▶ [Selected text]
+ + + + +

A photo posted by kimdotfi (@kimdotfi) on

Most of the people in Kerala are very spiritual, and that’s not exactly a bad thing. If you know me well enough, you know that I admire those who are loyal to their faith because being faithful to any belief isn’t easy.

But you know what I like most about their spirituality?

It’s their big respect for others who believe in something else. Majority of the populace in Kerala believe in Hinduism, Buddhism, or Christianity. For years, they have lived peacefully and have treated one another based on who they are not what religion they have or don’t have.


A Catholic church we saw on our way to Munnar

During one of our stays in Thekaddy, the hotel I was staying at served grilled beef. One woman (I assumed she was a Hindu) asked if she could have some grilled fish instead. The chef explained that for the night, they only served beef. The woman politely declined and checked the other meals.

No hassle, no drama. Just respect.



A local climbing a coconut tree like a boss

Have you ever heard of Responsible Tourism?

+ + + + +

▶ [Information]
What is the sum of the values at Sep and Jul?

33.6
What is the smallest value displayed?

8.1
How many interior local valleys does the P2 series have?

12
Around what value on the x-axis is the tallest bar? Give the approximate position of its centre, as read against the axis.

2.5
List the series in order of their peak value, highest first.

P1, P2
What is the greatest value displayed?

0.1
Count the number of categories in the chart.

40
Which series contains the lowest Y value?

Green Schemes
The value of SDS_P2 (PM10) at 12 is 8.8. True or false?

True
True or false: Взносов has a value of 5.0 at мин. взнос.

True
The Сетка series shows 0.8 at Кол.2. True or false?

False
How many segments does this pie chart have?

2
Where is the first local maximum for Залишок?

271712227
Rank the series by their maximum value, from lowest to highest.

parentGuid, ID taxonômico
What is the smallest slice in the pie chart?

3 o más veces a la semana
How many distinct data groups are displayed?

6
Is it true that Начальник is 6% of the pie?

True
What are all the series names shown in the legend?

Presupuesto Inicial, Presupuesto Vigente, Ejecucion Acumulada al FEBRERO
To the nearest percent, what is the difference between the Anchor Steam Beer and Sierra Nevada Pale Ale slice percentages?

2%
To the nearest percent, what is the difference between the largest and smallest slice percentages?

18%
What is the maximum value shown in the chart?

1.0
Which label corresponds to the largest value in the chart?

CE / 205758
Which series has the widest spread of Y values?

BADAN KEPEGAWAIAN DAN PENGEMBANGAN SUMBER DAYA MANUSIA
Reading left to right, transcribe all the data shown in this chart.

+ + + + +

Answer these about the Kerala text:
1. Which three religions does the text say most people in Kerala believe in?
2. What did the woman at the hotel in Thekaddy ask to have instead of the beef?
3. What kind of church was seen on the way to Munnar?

▶ [Expected answer]
1. Hinduism, Buddhism, and Christianity.
2. Grilled fish.
3. A Catholic church.